Первый поезд должен был отправиться из С.-Петербурга и из Москвы одновременно, в 11 часов. Ненастное и темное, почти как ночь, утро не помешало огромным массам народа столпиться к этому времени на станции и вокруг нее. То же самое происходило и в Москве, где любопытство возбуждено было еще в высшей степени, ибо у нас, по опыту сообщения с Царским Селом и Павловском, по крайней мере знали уже давно, что такое железная дорога, а там она представлялась совершенною новизною. Публика ждала молебствия или освящения нового пути, но их не было, за совершением уже этого обряда перед царскою поездкою.

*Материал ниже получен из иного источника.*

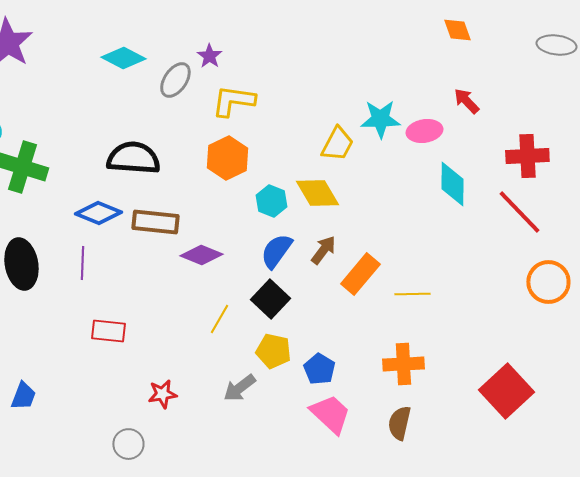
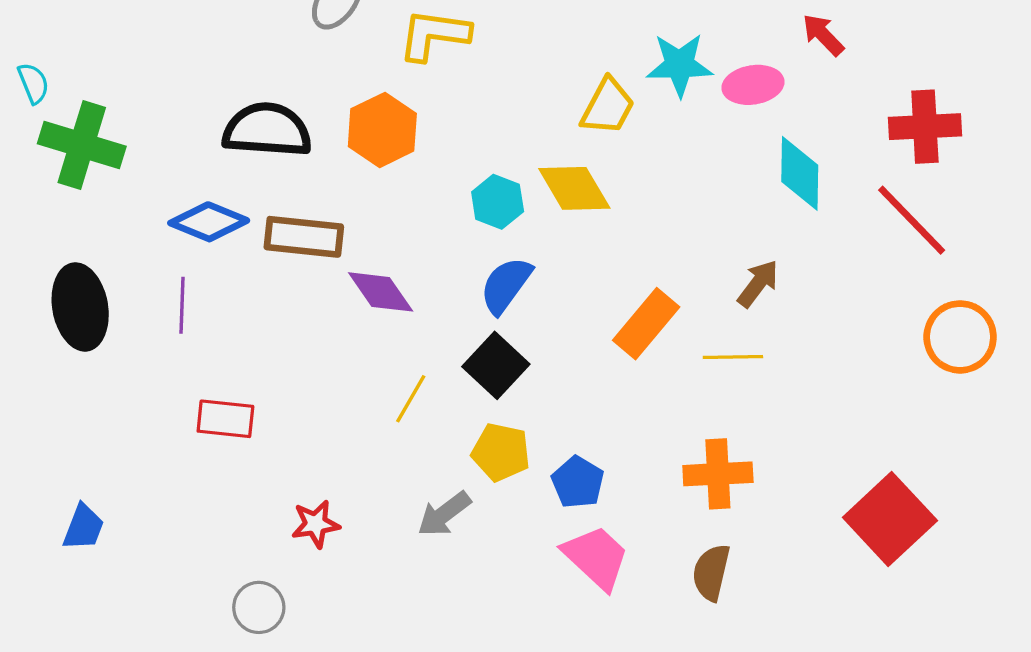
orange hexagon: (227, 158) -> (382, 130), moved
brown arrow: (323, 250) -> (758, 284), moved
purple diamond: (201, 255) -> (381, 292), turned 33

— Да и зачем служить молебен? — говорили остряки. — Скорее придется отслужить в Москве панихиду!
Наконец, вместо 11 часов, поезд, под предлогом новости дела, тронулся в 20 минут 12-го и достиг места назначения совершенно благополучно, но тоже, вместо 5 часов утра, как следовало по положению, только в 9[257]
. Московский поезд, со своей стороны, двинулся тоже в 12-м часу и прибыл сюда в половине 10-го. Пассажиров на этот раз было, по соразмерности, конечно, немного, и с обеих сторон почти равное число. Из Петербурга выехало: на первых местах 17, на вторых 63 и на третьих 112, всего 192; из Москвы же приехало всех 134. В противность предсказаниям скептиков, все оказалось прекрасным: и вагоны, и станционные дома, и прислуга. Цены были определены с первого дня следующие: за первое место 19, за второе 13, за третье 7 руб. серебром.Таким образом, в течение менее года совершились два огромные события, одно многознаменательное для Северной столицы, другое и для нее, и для Москвы, и для целой России: открытие Благовещенского моста, откинувшее все ужасы весенних и осенних сообщений через Неву в область преданий, и открытие С.-Петербурго-Московской железной дороги, перенесшее, как некогда при первой мысли о том выразился император Николай, Москву в Кронштадт и обратно.
После всех исполинских подвигов славного царствования это был достойный венец его двадцатипятилетия!
По возвращении моем из-за границы, я 23 сентября был приглашен императрицею к обеду в Царское Село. Государь, как я уже писал, в начале этого месяца поехал в Луцк, Елисаветград и Киев, и по маршруту ожидали его возвращения только через день, т. е. 25 числа. За столом, сверх императрицы, цесаревича и его супруги, находились: министр двора князь Волконский, генерал-адъютант граф Пален, прусский министр Рохов и я, всего семь человек; но оставался еще пустым восьмой прибор, поставленный для великого князя Константина Николаевича, который только перед самым обедом прислал сказать из Павловска, что почему-то не может быть.
Итак, мы сели, кончили устерсы и суп и уже принимались за говядину, как вдруг тихо отворилась задняя дверь во внутренние комнаты, и из нее выглянул — государь, которого, хотя он обыкновенно предупреждал маршрутные сроки, в эту именно минуту никто не ожидал.
Императрица вспорхнула, как птичка, с своего места, и все мы, разумеется, тоже тотчас вскочили из-за стола. Пошли семейные объятия, расспросы, точно в частном быту; прибежали немедленно и дети цесаревича и повисли на шее у дорогого дедушки… Впервые еще случилось мне быть свидетелем такой фамильной сцены в царственном доме, и перед величественною простотою этой картины я едва мог удержаться от слез.
Рохова, проведшего лето на франкфуртском сейме, государь также обнял, а нам, остальным, ласково поклонился, назвав каждого поименно.
Потом сели опять за стол, накрытый, как я уже сказал, будто нарочно на восьмерых. Хозяин, как был, в дорожном сюртуке, поместился возле хозяйки, мы спустились каждый ниже на один прибор, и обед начался сызнова. Государь казался чрезвычайно утомленным и прямо в том сознавался, рассказывая, что всего только четверо суток с четырьмя часами как выехал из Елисаветграда, да и из этого времени одни сутки провел еще в Киеве.
— Где не было шоссе и по пескам, — говорил он, — мы (т. е. он с графом Орловым) никак не успевали сделать в сутки более 340 верст; но на шоссе, как посмотрели сегодня при утреннем чае, сколько проехали от вчерашнего, т. е. в 24 часа, вышло 480 верст.
Боже мой! — подумал я, какая беспрерывная нить опасностей для этой дорогой жизни! И когда каждый из нас, после такого полета и стольких бессонных ночей, тотчас залег бы спать, этот человек, составлявший во всем изъятие, едва сев за стол, послал фельдъегеря в Павловск сказать Константину Николаевичу, чтобы отнюдь не приезжал сам, а ждал бы его.
— Когда закончится ужин, — прибавил он, — я приведу себя в порядок и пойду поцеловать малютку (родившуюся в его отсутствие великую княжну Ольгу Константиновну) et la maman.